Source text:
New pretesting approaches and indicators to assess question quality have been developed regularly, with web probing (e.g., Lenzner & Neuert, 2017; Meitinger, 2017) and more sophisticated non-differentiation indicators (e.g., Kim et al., 2018) receiving considerable attention in recent years. Often, indicators used to assess questions are deduced from theoretical frameworks such as the model of the cognitive response process (Tourangeau et al., 2000) and the satisficing theory (Krosnick, 1991; 1999); most common in survey research are indicators which are considered both indicative of low quality response behavior and the result of specific question characteristics. Examples include non-differentiation, which indicates response behavior that leads to little variation in answers; the share of respondents selecting ‘don’t know’ options as cognitive shortcuts; or response latencies to identify superficial processing of the question. Similarly, eye-tracking studies are used to evaluate the effects of question wording on question comprehensibility (e.g., Kamoen et al., 2017; Lenzner et al., 2011). We argue that survey researchers will continue to propose new indicators and approaches. These new indicators, methods, and approaches need to be evaluated to determine whether they detect what they are supposed to detect. In other words, researchers who deduce and propose these methods must make sure that they successfully identify those issues in questions that cause low data quality. In this regard, it is important to establish which indicators are most effective in investigating a specific problem. This knowledge will enable researchers to make educated decisions as to which indicators to use in their analyses (e.g., in which instances to rely on response latencies or non-differentiation indicators).
In the present study, we focus on how existing and new methods and indicators for question quality can be validated (i.e., we test whether they measure what they are purported to measure). For this purpose, we detail an approach that we term ‘re-classification’ and that we find underused in survey research. In this approach, we evaluate an indicator based on its success in correctly classifying the quality of at least two different versions of a survey question for which the quality is known a priori and which has been experimentally varied. In other words, re-classification assesses whether indicators or methods detect what they are supposed to detect.
Validation through re-classification has several advantages that make it a viable supplement to other methods. First, re-classification can draw on existing experiments that have been developed, evaluated, and used in prior studies. The reuse of existing work is not only prudent in terms of resource-efficient research, but also contributes to replicability in particular and open science in general. Second, drawing on question experiments that consist of versions explicitly been designed to represent ‘low’ or ‘high’ quality questions is based on a rather weak assumption: that the design works as intended (e.g., complex question wording is indeed complex). Third, reusing an experiment means that the researcher is fully in control of which aspects are validated in their study. For instance, when selecting questions, one might select those that vary with regard to the complexity of their syntactical structure. In the subsequent analyses, indicators of interest can then be evaluated in how well they detect overly complex syntactical structures in question wordings. Ultimately, the results of these analyses allow researchers to select evaluation methods in a more targeted manner (i.e., to select the indicator most sensitive for detecting an issue of interest).

Tasks and exercises:
**1)** Copy the text on survey question quality word for word, from "In the present" to "methods detect what they are supposed to detect.".
**2)** In the text on survey question quality, what name is given to the approach that judges an indicator by how correctly it classifies question versions whose quality is known in advance?

Information provided:
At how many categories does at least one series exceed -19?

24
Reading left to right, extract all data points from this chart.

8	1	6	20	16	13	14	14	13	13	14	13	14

Answer list:
**1)**
In the present study, we focus on how existing and new methods and indicators for question quality can be validated (i.e., we test whether they measure what they are purported to measure). For this purpose, we detail an approach that we term ‘re-classification’ and that we find underused in survey research. In this approach, we evaluate an indicator based on its success in correctly classifying the quality of at least two different versions of a survey question for which the quality is known a priori and which has been experimentally varied. In other words, re-classification assesses whether indicators or methods detect what they are supposed to detect.

**2)** Re-classification.